İSKİLİP'İM VAR BENİM

20.5.1994 Tarihli İskilip'in Sesi Gazetesi’nde:
Kanara'ya geldiğinde
Kalesini gördüğünde
Düz kayanın eteğinde
İskilip'im var benim
diye ilk dörtlüğü başlayan şiirim yayınlanmıştı.
O zamanlar, İskilip'i gazeteden takip ediyorduk. Aradan çok zaman geçti. Şimdi ise internetteki sitelerden İskilip'i izliyor, bilgileniyoruz.
Bu yazı ile yaşadığım, şahidi olduğum bir takım bilgileri hemşerilerim ile paylaşıp kanaatimi iletmek istedim.
Aslında bir çok şeyi bizzat yaşayanların, canlı tarih konumunda olan insanların bilgilerinin hatırat haline, röportaj haline getirilerek yeni nesillere aktarılmasında büyük fayda var.

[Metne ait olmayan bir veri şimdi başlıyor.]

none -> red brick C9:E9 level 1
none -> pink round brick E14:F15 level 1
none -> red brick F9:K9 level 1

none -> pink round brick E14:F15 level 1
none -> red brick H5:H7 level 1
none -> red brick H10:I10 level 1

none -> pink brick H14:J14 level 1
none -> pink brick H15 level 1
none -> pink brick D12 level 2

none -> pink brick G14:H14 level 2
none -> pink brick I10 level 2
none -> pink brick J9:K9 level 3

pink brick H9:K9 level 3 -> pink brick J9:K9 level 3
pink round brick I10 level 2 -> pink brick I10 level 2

Bilgiler kaydedilirse kaybolmaz.
Yaşanılan birçok hadise yıllar sonra okuyuculara aktarıldığında tarihe şahitlik açısından büyük bir anlam ifade etmektedir.

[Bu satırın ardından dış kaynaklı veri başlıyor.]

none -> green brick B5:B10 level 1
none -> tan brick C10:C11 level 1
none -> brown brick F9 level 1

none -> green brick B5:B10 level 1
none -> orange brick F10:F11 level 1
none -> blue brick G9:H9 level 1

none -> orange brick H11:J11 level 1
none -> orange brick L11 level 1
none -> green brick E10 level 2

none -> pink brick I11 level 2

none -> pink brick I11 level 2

İskilip’te pirinç pazarında kasaplar haline girerken köşe başında şimdiki Kasap Ahmet’in dükkanının bulunduğu yerde SEFER GÜLER'in kuru üzüm - incir satılan dükkanı vardı. Sefer Güler benim eniştemdi.
1963’lü yıllarda ikinde ezanı vakti yaklaşırken bu dükkanda pompalı gaz ocağı yakılır, üzerinde Filiz çayından yapılan çay kaynatılmaya başlanırdı.
O zamanlar teneke kutuda satılan Filiz çayı en nefis çaydı. Burcu burcu kokardı.
Namaz çıkışı; çarşı camisi imamı olan İsmet Hafız, Borucu namı ile anılan Avukat vekilliği de yapan kişi, şu anda ismini hatırlayamadığım İskilip'in eşrafından kişiler, eniştem ve oğlu Hüseyin Güler, babam ve tabi ki bende dükkana gelirdim. Benim dükkana gelmemde asıl gayem mis gibi kokan Filiz çayından içmekti.
Dükkanın baş köşesinde İsmet Hafız ile Borucu oturur, diğerleride daha alçak olan hasır iskemlelere otururdu.
Gelenlerin önüne baskısız gazete kağıdı üzerinde kuru üzüm - incir konur, çay demlenince çay servisi yapılırdı. Çayın şekeri çekiç ile kırılan kesme şekerdi.
Günün mevzusunu İsmet Hafız veya Borucu açardı. Diğerleride onları dinler lafa karışmazlardı. Monoluğa eşraftan bazılarıda fazla konuşmadan birkaç cümle ile katılırlardı.
Sohbet bitiminde dükkandan en önce İsmet Hafız ile Borucu çıkar, onlardan sonra diğerleri dükkandan ayrılırdı.
Büyüğe, bilene saygı ve hürmet vardı.
Orda bulunanların çoğu yaş olarak akran veya çok yakın yaşta olmasına rağmen konuşmacının lafını kesmez, laflarına karışmaz, orada sigara içilmez, ayak ayak üstüne atılmazdı.
İskilip'e gidip o dükkanın önünden geçtiğimde o günleri hatırlar, birde bugün ki babanın evladını karşısına alıp konuşamaz durumda kaldığını düşünerek iç geçiririm.